Le rapport n'explique pas non plus pourquoi il n'inclut pas le témoignage complet de la seule personne – Devarajan – ayant une connaissance directe de ce que Georgieva a dit. « J'ai passé des heures à raconter ma version des faits aux avocats de la Banque mondiale, qui n'ont inclus que la moitié de ce que je leur ai dit », a déclaré Devarajan. Au lieu de cela, le rapport se déroule en grande partie sur la base d'insinuations.
Le véritable scandale est le rapport WilmerHale lui-même, y compris la façon dont David Malpass, le président de la Banque mondiale, s'en sort indemne. Le rapport note un autre épisode – une tentative de rehausser l'Arabie saoudite dans l'indice Doing Business 2020 – mais conclut que le leadership de la Banque n'a rien à voir avec ce qui s'est passé. Malpass s’est rendu en Arabie saoudite pour vanter ses réformes visant à améliorer le climat des affaires, tout juste un an après que des responsables de la sécurité saoudienne aient assassiné et démembré le journaliste Jamal Khashoggi.
En la matière, il semble que ce soit celui qui paie qui décide. Heureusement, le journalisme d'investigation a découvert un comportement bien pire, y compris une tentative pure et simple de Malpass de changer la méthodologie du score Doing Business pour faire descendre la Chine dans le classement.
Si la meilleure description du rapport WilmerHale est qu’il correspond à une entreprise de démolissage, quel en est le motif ? Il n'est pas surprenant que certains soient mécontents de la direction prise par le FMI sous la direction de Georgieva. Certains pensent que le Fonds devrait s'en tenir à son tricot et ne pas se préoccuper du changement climatique. Certains n'aiment pas le changement progressif entamé par l’institution, avec moins d'accent sur l'austérité, et davantage sur la pauvreté et le développement, ainsi qu’une plus grande conscience des limites des marchés.
De nombreux acteurs des marchés financiers sont mécontents du fait que le FMI ne semble pas agir avec autant de force qu'un collecteur de crédit – un élément central de ma critique du Fonds dans mon livre « La grande désillusion ». Lors de la restructuration de la dette argentine qui a commencé en 2020, le Fonds a clairement démontré les limites de ce que le pays pouvait payer, c'est-à-dire quel montant de dette était soutenable.

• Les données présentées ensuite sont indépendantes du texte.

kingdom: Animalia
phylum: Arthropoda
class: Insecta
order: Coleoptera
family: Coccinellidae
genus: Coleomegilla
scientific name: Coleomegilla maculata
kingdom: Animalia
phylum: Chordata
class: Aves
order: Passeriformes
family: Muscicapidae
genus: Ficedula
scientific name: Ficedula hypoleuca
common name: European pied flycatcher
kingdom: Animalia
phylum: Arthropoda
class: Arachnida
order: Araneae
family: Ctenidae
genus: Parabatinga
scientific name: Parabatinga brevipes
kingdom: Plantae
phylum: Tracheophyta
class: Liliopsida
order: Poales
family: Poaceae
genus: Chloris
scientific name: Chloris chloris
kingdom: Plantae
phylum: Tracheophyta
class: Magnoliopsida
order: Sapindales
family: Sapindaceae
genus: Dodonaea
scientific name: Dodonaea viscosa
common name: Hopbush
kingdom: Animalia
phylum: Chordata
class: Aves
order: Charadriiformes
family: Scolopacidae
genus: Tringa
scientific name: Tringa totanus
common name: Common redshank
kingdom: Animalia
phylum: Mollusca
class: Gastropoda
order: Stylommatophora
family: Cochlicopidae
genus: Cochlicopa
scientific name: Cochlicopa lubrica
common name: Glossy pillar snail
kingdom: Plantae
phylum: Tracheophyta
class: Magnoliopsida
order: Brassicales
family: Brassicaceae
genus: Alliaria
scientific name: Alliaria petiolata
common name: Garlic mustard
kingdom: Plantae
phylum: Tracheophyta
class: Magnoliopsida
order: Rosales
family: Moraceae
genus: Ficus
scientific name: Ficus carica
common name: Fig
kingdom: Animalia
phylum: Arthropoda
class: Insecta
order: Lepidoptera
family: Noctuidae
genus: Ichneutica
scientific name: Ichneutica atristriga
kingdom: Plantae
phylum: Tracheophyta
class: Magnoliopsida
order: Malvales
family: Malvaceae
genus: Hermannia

Parce que de nombreux créanciers privés voulaient que le pays paie plus que ce qui était viable, cet acte simple a changé le cadre des négociations.
Ensuite, il existe également des rivalités institutionnelles de longue date entre le FMI et la Banque mondiale, renforcées maintenant par le débat sur qui devrait gérer un nouveau fonds proposé pour « recycler » les DTS nouvellement émis des économies avancées vers les pays plus pauvres.
On peut ajouter à ce mélange le volet isolationniste de la politique américaine – incarné par Malpass, une personne nommée par Trump – combiné à un désir de saper le président Joe Biden en créant un problème de plus pour une administration confrontée à tant d'autres défis. Et puis il y a les conflits de personnalité habituels.
Néanmoins, les intrigues politiques et les rivalités bureaucratiques sont les dernières choses dont le monde a besoin à un moment où la pandémie et ses retombées économiques ont laissé de nombreux pays confrontés à des crises de dette. Aujourd'hui plus que jamais, le monde a besoin de la main ferme de Georgieva à la tête du FMI.
Traduit de l’anglais par Timothée Demont
Joseph E. Stiglitz, lauréat du prix Nobel d'économie, est professeur à l'Université Columbia et membre de la Commission indépendante pour la réforme de la fiscalité internationale des entreprises.